YOUR GOAL:
Only one stretch of the data below is wanted: the lines starting at the one with "l film è quella" and ending at the one with "mitt indre, sier Marius.", both included, given again exactly.

MATERIAL SHOWN:
******************************

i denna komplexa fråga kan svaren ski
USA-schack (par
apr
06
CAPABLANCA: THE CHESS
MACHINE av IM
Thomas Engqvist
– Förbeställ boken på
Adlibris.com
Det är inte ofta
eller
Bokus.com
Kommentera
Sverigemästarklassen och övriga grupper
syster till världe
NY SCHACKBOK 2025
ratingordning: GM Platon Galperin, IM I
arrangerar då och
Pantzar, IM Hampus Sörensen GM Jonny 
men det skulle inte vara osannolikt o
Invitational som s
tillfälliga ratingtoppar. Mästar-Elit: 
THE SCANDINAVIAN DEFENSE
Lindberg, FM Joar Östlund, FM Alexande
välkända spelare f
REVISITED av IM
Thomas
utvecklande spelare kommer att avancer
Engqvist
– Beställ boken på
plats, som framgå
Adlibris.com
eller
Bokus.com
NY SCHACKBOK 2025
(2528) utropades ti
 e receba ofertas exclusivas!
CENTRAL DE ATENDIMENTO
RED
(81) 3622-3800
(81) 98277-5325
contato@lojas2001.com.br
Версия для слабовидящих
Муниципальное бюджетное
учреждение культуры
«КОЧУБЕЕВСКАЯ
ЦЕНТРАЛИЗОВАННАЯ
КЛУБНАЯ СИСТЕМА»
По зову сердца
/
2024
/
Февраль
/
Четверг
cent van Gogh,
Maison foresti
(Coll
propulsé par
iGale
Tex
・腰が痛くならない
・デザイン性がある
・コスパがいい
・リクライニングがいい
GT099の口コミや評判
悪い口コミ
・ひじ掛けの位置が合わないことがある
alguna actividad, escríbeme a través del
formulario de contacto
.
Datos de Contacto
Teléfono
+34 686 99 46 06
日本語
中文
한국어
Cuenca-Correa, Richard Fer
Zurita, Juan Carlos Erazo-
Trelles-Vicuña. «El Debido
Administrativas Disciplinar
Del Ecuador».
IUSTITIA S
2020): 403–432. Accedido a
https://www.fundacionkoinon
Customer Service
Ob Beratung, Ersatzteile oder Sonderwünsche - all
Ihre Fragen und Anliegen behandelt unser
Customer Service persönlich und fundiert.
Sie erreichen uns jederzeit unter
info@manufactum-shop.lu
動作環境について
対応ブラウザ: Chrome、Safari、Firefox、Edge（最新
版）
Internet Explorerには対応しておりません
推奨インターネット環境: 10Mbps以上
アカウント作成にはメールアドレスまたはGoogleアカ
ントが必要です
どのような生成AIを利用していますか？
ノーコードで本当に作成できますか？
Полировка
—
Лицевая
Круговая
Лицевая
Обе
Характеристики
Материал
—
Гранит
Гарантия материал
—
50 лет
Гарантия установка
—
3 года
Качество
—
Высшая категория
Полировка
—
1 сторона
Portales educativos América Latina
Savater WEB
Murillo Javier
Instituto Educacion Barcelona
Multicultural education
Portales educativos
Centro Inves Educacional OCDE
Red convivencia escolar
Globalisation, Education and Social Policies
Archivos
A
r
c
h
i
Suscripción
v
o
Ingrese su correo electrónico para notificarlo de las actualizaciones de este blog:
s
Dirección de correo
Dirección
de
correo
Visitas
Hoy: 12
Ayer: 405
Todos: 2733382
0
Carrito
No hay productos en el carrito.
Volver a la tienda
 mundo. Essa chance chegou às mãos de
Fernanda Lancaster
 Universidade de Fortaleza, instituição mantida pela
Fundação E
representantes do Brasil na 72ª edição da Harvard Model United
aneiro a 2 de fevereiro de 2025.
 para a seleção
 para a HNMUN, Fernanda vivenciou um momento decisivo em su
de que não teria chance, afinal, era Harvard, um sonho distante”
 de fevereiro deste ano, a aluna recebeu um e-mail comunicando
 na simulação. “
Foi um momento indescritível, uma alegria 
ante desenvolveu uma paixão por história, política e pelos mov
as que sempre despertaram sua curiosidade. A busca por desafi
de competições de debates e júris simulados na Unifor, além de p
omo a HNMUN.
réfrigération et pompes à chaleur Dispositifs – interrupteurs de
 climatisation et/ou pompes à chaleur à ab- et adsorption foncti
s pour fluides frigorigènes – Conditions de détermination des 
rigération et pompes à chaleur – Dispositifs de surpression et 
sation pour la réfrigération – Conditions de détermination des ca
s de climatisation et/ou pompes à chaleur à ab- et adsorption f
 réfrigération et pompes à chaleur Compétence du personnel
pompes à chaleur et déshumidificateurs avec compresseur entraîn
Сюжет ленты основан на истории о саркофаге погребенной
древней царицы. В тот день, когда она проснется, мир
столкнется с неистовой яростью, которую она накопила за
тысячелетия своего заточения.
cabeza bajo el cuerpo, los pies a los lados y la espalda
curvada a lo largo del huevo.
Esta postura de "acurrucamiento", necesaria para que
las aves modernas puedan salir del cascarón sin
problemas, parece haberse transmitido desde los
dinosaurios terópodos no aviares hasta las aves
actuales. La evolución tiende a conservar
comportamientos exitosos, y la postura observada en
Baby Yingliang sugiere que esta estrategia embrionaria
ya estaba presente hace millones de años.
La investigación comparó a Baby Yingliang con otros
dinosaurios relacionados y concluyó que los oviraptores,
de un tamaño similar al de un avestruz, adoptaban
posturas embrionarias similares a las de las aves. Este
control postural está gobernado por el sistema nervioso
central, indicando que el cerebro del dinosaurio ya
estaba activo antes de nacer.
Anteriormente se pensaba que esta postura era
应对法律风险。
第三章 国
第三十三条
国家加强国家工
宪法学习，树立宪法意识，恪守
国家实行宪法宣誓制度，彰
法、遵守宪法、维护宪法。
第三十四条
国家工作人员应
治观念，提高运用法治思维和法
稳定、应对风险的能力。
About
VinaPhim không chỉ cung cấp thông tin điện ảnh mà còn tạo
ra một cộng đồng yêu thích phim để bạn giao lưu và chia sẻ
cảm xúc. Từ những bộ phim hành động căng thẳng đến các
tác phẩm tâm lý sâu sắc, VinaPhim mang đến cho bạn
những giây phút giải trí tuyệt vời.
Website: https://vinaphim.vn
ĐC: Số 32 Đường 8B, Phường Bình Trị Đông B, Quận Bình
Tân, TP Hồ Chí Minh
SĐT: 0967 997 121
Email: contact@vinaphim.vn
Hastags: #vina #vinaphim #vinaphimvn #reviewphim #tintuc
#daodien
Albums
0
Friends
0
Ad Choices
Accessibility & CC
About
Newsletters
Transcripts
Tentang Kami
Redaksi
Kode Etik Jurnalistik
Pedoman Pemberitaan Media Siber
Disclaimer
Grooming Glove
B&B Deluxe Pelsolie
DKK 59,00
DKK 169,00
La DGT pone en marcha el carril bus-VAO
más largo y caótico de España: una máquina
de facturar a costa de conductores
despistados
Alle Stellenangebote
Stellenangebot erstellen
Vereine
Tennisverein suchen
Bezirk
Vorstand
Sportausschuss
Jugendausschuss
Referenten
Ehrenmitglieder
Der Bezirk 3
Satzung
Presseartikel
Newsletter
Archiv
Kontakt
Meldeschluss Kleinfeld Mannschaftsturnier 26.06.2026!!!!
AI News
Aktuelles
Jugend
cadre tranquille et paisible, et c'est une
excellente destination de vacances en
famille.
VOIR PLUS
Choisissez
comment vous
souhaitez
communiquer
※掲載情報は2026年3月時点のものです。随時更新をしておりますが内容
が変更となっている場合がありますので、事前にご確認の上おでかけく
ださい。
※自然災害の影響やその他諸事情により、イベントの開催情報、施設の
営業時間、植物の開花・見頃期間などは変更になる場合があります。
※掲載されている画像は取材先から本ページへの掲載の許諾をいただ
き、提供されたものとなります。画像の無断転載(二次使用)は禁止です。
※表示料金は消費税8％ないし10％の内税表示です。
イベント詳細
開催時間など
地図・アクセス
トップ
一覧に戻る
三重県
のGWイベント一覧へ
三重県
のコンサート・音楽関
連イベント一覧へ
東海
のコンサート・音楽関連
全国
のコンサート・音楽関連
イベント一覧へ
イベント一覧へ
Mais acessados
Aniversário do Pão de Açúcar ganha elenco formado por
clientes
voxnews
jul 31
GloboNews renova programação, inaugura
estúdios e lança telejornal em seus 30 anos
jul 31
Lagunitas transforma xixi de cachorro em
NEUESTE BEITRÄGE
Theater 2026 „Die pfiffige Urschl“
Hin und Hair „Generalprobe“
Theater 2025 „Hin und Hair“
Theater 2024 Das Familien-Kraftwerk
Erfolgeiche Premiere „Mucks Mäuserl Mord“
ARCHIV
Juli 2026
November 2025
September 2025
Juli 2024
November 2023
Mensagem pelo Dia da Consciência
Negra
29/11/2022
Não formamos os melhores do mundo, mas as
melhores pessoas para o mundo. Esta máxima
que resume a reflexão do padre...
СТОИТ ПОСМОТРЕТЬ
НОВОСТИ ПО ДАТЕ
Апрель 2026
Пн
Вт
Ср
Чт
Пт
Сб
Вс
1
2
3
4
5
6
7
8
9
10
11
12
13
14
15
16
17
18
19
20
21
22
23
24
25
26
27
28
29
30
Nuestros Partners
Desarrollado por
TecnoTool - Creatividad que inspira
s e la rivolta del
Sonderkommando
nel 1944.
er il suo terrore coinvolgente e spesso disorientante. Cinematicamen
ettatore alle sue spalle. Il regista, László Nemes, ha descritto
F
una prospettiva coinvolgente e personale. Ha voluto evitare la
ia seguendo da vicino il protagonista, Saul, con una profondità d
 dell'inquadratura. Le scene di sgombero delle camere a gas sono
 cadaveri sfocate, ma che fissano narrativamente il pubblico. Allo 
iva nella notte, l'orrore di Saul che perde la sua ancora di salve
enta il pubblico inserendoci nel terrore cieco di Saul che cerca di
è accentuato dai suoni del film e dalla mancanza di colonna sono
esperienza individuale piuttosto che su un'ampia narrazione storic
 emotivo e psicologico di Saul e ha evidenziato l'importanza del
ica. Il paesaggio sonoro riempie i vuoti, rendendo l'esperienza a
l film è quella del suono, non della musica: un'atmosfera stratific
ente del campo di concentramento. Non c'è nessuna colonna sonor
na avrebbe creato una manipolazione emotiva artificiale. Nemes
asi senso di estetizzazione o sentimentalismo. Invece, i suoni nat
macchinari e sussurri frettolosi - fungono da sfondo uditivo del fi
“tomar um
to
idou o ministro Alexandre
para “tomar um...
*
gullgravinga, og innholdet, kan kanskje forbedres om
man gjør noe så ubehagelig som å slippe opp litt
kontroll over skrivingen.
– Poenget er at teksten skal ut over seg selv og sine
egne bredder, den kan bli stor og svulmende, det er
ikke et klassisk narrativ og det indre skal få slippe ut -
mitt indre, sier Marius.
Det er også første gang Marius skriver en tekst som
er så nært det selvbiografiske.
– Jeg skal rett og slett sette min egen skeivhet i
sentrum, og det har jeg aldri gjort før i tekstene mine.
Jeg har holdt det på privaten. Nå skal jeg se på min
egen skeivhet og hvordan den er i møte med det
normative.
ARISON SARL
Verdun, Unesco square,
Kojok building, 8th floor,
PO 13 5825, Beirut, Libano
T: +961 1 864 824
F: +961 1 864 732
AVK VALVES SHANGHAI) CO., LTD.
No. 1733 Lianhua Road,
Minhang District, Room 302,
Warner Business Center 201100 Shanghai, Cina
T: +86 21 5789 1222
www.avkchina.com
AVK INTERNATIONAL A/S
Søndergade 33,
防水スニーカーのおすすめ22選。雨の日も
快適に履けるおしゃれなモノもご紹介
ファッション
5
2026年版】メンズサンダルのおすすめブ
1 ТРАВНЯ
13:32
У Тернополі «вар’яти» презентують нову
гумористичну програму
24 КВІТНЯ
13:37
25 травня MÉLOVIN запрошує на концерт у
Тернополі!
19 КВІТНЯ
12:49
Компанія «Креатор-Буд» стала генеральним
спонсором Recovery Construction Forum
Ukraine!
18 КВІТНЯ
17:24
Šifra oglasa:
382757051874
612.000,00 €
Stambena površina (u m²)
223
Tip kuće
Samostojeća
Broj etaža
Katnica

******************************

TASK RESULT:
l film è quella del suono, non della musica: un'atmosfera stratific
ente del campo di concentramento. Non c'è nessuna colonna sonor
na avrebbe creato una manipolazione emotiva artificiale. Nemes
asi senso di estetizzazione o sentimentalismo. Invece, i suoni nat
macchinari e sussurri frettolosi - fungono da sfondo uditivo del fi
“tomar um
to
idou o ministro Alexandre
para “tomar um...
*
gullgravinga, og innholdet, kan kanskje forbedres om
man gjør noe så ubehagelig som å slippe opp litt
kontroll over skrivingen.
– Poenget er at teksten skal ut over seg selv og sine
egne bredder, den kan bli stor og svulmende, det er
ikke et klassisk narrativ og det indre skal få slippe ut -
mitt indre, sier Marius.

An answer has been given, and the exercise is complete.